The authors also acknowledge that there are seasonal variations in acute diabetic foot presentations to hospitals. The seasons varied between the pre-pilot and pilot data collection periods in this study, although there were ten months in common and therefore, it is unlikely that this issue had a significant impact on the results. The period of data collection varies between the pre-pilot and pilot periods by one month. While every effort was made by the authors to collect one calendar year of data for each group this was not possible due to administrative requirements of the hospital. The data collection period for the pilot period was influenced by funding and reporting requirements of the hospital.
The difference in sample size between the pre-pilot and the pilot periods is noted by the authors and two explanations are made for this variation. The unreliable nature of retrospective data audit is a likely reason for lower numbers in the pre-pilot group despite the best efforts of the authors to identify as many eligible records as possible. An additional explanation is the occurrence of the ‘honeymoon phenomenon’ that often occurs with the establishment of new services whereby referrals initially increase with increased awareness among hospital staff of the benefit the service can bring. It is also reasonable to assume that patients were identified and coded more accurately on commencement of the podiatric high-risk foot coordinator in the emergency department of the hospital.

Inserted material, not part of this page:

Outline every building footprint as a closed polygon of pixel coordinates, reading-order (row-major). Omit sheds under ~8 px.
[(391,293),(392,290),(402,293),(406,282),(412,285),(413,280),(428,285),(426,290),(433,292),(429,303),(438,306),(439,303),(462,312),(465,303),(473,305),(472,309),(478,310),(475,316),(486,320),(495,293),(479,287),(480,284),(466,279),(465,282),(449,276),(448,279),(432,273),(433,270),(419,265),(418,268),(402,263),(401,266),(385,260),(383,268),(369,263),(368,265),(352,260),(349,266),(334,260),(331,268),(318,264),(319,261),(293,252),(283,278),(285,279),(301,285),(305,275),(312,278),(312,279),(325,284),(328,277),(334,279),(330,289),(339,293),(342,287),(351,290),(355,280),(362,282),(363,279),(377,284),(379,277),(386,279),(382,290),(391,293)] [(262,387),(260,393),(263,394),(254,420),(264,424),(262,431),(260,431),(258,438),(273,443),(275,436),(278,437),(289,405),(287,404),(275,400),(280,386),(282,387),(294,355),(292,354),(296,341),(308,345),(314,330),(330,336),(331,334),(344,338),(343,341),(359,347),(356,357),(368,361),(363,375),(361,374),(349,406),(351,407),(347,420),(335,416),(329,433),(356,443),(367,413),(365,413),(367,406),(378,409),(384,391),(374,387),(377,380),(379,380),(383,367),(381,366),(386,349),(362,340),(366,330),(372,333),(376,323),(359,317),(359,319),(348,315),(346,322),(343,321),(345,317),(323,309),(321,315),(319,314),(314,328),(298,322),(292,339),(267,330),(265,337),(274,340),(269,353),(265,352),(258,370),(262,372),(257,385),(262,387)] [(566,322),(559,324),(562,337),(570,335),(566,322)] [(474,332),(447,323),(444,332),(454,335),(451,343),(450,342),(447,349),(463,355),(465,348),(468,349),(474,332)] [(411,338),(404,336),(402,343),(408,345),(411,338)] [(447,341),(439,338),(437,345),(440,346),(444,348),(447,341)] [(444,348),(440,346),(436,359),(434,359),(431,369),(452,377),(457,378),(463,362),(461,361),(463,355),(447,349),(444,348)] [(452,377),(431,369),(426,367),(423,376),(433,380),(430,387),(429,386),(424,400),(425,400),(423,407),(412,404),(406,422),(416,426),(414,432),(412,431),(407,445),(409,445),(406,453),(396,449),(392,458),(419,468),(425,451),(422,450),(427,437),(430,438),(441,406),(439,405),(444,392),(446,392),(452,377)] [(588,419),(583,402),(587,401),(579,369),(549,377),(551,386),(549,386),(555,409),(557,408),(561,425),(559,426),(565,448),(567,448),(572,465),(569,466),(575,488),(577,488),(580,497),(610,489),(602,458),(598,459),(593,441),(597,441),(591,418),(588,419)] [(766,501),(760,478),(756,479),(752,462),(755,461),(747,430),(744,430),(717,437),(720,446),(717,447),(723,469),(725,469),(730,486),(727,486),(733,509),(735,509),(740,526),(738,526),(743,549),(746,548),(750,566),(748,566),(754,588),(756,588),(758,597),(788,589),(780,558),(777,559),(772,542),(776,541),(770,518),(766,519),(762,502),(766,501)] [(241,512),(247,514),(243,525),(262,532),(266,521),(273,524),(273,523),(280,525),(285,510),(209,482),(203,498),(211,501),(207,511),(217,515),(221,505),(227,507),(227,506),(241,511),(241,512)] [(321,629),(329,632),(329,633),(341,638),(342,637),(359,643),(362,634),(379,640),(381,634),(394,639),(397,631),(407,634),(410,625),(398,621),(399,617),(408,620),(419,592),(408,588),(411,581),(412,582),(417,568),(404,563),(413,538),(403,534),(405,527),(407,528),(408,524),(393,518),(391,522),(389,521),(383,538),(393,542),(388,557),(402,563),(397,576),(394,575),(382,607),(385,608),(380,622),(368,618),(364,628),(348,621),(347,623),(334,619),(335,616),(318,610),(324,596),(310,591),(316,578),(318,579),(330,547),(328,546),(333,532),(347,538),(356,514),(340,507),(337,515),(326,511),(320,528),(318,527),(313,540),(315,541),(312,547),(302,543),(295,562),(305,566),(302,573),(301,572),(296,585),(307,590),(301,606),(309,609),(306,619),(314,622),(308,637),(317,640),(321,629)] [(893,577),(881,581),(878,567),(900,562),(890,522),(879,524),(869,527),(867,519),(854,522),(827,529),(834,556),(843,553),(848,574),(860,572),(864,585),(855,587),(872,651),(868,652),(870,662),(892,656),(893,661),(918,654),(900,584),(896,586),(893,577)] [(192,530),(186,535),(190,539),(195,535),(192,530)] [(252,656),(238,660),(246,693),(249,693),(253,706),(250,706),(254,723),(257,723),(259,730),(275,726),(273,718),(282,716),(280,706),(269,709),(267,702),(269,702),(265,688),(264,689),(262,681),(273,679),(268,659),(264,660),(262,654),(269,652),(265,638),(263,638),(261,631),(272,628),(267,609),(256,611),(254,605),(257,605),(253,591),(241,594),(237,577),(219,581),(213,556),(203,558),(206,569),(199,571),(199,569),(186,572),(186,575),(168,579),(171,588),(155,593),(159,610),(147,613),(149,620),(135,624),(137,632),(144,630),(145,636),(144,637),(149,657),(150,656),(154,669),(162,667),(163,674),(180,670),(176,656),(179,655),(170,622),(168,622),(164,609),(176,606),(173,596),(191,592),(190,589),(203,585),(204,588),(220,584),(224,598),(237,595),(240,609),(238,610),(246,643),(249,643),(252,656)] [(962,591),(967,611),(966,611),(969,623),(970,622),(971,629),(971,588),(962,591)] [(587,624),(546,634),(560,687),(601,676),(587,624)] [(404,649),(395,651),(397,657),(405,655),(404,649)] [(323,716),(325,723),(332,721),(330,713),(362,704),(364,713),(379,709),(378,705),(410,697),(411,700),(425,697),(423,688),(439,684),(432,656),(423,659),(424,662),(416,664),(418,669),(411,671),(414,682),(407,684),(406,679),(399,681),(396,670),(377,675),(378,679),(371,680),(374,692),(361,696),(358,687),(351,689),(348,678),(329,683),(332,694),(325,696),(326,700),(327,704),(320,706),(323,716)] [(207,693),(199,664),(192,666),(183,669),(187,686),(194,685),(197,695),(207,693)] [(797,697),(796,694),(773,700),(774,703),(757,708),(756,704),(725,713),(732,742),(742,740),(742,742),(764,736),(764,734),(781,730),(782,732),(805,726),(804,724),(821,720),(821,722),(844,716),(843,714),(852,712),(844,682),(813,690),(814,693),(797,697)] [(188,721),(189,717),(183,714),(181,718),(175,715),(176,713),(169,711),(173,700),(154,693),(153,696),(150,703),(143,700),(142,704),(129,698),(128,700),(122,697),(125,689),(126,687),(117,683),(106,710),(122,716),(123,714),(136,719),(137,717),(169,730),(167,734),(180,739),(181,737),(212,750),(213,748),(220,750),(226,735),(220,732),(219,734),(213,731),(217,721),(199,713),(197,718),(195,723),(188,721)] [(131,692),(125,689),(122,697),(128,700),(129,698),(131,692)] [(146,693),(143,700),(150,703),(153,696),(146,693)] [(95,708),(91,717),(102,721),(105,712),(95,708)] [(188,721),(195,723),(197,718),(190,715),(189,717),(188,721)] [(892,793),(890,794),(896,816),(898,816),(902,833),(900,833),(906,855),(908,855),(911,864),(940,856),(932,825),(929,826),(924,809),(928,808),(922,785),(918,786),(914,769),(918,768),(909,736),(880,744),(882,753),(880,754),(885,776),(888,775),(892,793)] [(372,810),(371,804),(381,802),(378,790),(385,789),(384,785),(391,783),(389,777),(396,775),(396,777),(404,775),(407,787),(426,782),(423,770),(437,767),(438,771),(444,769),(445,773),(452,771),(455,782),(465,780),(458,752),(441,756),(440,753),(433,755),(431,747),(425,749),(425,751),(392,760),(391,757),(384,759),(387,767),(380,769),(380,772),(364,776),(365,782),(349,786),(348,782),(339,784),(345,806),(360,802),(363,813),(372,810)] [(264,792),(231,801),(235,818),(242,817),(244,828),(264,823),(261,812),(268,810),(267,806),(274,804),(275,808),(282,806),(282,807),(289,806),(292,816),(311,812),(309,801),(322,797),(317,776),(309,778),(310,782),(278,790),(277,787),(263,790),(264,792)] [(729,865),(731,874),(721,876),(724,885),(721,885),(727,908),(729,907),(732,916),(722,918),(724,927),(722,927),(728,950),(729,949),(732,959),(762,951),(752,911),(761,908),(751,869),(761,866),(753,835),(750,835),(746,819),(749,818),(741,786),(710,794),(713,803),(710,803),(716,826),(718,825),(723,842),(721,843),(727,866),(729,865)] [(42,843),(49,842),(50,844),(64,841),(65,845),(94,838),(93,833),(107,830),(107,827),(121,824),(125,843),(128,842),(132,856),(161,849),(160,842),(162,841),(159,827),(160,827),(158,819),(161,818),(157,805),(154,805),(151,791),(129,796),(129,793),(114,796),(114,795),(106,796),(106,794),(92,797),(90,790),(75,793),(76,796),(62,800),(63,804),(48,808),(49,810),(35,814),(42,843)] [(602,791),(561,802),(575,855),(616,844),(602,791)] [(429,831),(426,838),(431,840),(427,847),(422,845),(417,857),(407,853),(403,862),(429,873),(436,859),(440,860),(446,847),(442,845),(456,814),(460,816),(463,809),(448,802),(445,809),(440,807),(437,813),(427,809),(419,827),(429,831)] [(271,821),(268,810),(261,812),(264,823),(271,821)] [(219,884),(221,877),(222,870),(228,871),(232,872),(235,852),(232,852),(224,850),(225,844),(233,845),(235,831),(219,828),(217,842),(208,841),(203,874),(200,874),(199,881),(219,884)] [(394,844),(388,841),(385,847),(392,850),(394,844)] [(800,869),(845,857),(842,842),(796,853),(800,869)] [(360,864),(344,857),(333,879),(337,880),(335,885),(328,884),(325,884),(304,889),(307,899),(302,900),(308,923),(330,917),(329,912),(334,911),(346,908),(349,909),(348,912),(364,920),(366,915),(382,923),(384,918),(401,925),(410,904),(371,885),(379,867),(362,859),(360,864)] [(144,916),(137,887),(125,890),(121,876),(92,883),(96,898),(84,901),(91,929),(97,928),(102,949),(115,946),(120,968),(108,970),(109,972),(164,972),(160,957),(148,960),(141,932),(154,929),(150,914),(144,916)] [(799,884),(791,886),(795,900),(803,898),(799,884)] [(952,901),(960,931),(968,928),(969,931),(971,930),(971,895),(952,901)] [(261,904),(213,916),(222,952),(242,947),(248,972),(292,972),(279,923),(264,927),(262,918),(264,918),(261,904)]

This study has revealed some interesting findings, which we believe would benefit from further investigation. Future parallel-group randomised trials would be of value to evaluate the true impact of high risk foot coordinators on the outcomes we have measured in our study. Any future prospective research on this topic would benefit from an expansion of the outcome measures being evaluated. In addition, we believe that the complex nature of the diabetic foot condition lends itself to further exploration using mixed method research. Qualitative data examining the patient perspective of different models of diabetic foot care would be an invaluable contribution to further research on this topic. Qualitative enquiry would compliment and expand on quantitative methods, which are well acknowledged to be limited in the depth and breadth of knowledge they deliver to the researcher.
The authors declare that they have no competing interests.